- - Monday, August 29, 2016


Was something missing when, earlier this month, the White House announced that President Obama used his constitutional prerogative to put 214 convicts back on the street? Yes, we didn’t see a pardon for the person many Americans believe is the greatest general of his generation, David Petraeus.

True, the president’s latest use of his pardon power was to cut sentences. The White House proudly touts that “President Obama has surpassed the past nine presidents combined in total commutations.” Although the president is decidedly less generous in issuing full pardons, he has still delivered several dozen, and Gen. Petraeus ought to be among them.

Gen. Petraeus‘ fall from grace is so well known it hardly bears repeating, but recall that in March 2015 he pleaded guilty to one misdemeanor, a violation of 18 U.S. Code, Section 1924 for the “unauthorized removal and retention of classified material.” In doing so, he admitted to the court that he improperly gave classified information to his biographer, and that he made some false statements to FBI interrogators.

Why weren’t those false statements grounds for charges? As The Washington Post reported, Gen. Petraeus‘ lawyers were ready to show that the statements to the interrogators “weren’t material to the investigation and didn’t impede it.” This and other issues with the case may be the reason then-Attorney General Eric Holder told the newspaper there were “some unique things that existed in that case that would have made the prosecution at the felony level and a conviction at the felony level very, very, very problematic.”

As others have pointed out, Gen. Petraeus‘ biographer was another Army officer (with whom he had an indisputably reprehensible extramarital relationship) who held an active security clearance (albeit without the requisite “need to know”). What is also undisputed is that, unlike other cases, there has never been any suggestion that any of the material might have fallen into hostile hands.

So how does Gen. Petraeus‘ misconduct line up with that of others the president has already pardoned? Their offenses represent a cacophony of felonious criminality. The list includes drug dealers, thieves (including an armed robber), a variety of gun offenders, tax cheats, an Iranian hacker, fraudsters of every sort, counterfeiters, conspirators of all kinds — but especially in relation to the most addictive drugs on the planet: heroin, cocaine and methamphetamine — and, yes, even an adulterer.

While a couple of the pardon recipients had some military service, none has a record that approaches that of Gen. Petraeus. He repeatedly answered the most frantic calls of his country by serving multiple combat tours first in Iraq, and later in Afghanistan. In both countries, it was his indispensable leadership that avoided collapses that would have been catastrophic for not just for Iraqis and Afghans, but also for America’s global interests.

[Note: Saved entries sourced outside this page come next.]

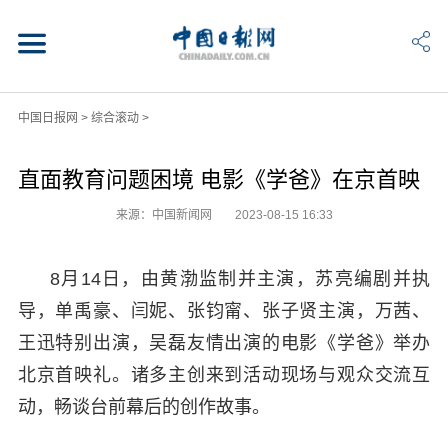
中国日报网
>
综合滚动
>
直面教育问题困境 电影《学爸》在京首映
来源：中国新闻网
2023-08-15 16:33
8月14日，由黄渤监制并主演，苏亮编剧并执
导，单禹豪、闫妮、张钧甯、张子贤主演，万茜、
王迅特别出演，吴磊友情出演的电影《学爸》举办
北京首映礼。诸多主创来到活动现场与观众交流互
动，畅谈台前幕后的创作故事。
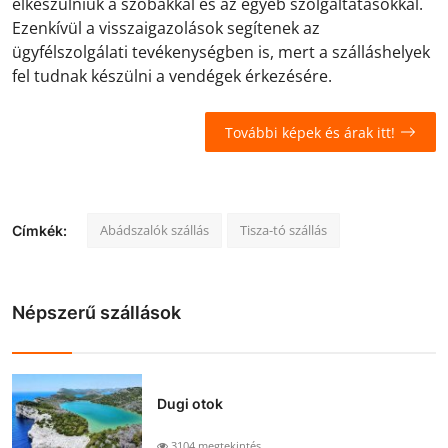
elkészülniük a szobákkal és az egyéb szolgáltatásokkal.
Ezenkívül a visszaigazolások segítenek az
ügyfélszolgálati tevékenységben is, mert a szálláshelyek
fel tudnak készülni a vendégek érkezésére.
További képek és árak itt!
Abádszalók szállás
Tisza-tó szállás
Címkék:
Népszerű szállások
Dugi otok
3104 megtekintés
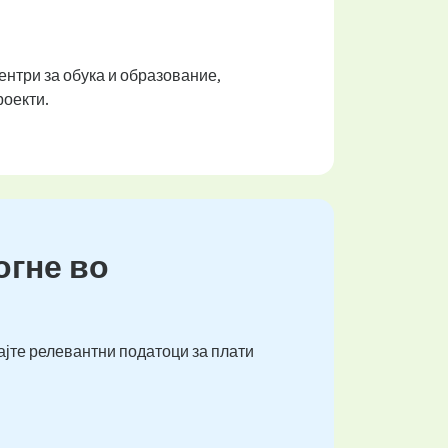
нтри за обука и образование,
роекти.
огне во
ајте релевантни податоци за плати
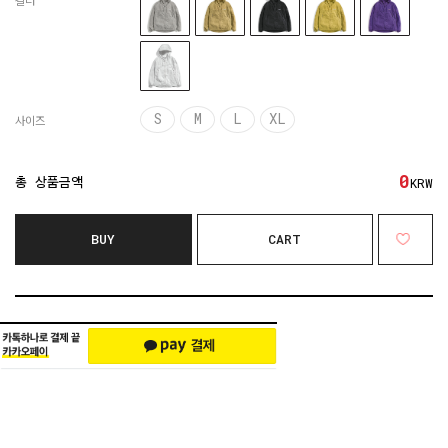
컬러
S
M
L
XL
사이즈
0
총 상품금액
KRW
BUY
CART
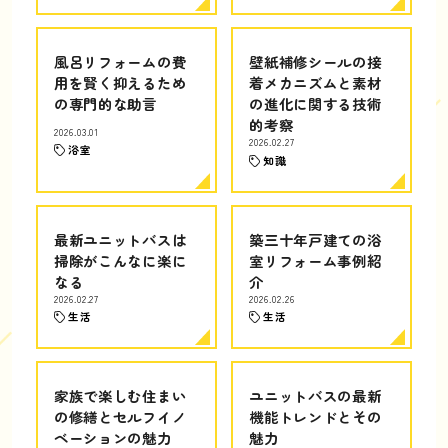
風呂リフォームの費
壁紙補修シールの接
用を賢く抑えるため
着メカニズムと素材
の専門的な助言
の進化に関する技術
的考察
2026.03.01
2026.02.27
浴室
知識
最新ユニットバスは
築三十年戸建ての浴
掃除がこんなに楽に
室リフォーム事例紹
なる
介
2026.02.27
2026.02.26
生活
生活
家族で楽しむ住まい
ユニットバスの最新
の修繕とセルフイノ
機能トレンドとその
ベーションの魅力
魅力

Of course, comparisons with Hillary Clinton’s email scandal and FBI Director James Comey’s highly controversial decision to not charge her are inevitable. But let’s not entangle the righteousness of pardoning Gen. Petraeus with today’s bitterly partisan politics. Rather, this is a question of doing the right thing for a man who has endured, along with his family, a degree of public humiliation for a misdemeanor offense that is truly unprecedented.

No one is saying, least of all Gen. Petraeus himself, that he did not make significant mistakes. But after Sept. 11, 2001, he gave everything he had fighting America’s wars, and the nation ought to consider whether it asked one human being to bear too much of the burden. Gen. Petraeus was, as Teddy Roosevelt might put it, “in the arena” as few others have been and — as Roosevelt pointed out, sometimes the “strong man stumbles” there. Whatever punishment his misdemeanor warranted, it has been extracted many times over.

A pardon won’t erase the facts — or the pain that Gen. Petraeus will no doubt bear for the rest of his life — but it will remind a nation where less than 1 percent serve in the armed forces and where 85 percent of young people say they “would ‘probably’ or ‘definitely’ not serve in uniform,” that the sacrifice of military service still counts for something.

In freeing hundreds of drug offenders and other convicts, the president rightly characterizes America as a “nation of second chances.” It’s now time to give Gen. Petraeus his second chance by clearing his record. He’s earned it.

Charles Dunlap is the executive director of Duke Law’s Center on Law, Ethics and National Security and is a retired Air Force major general.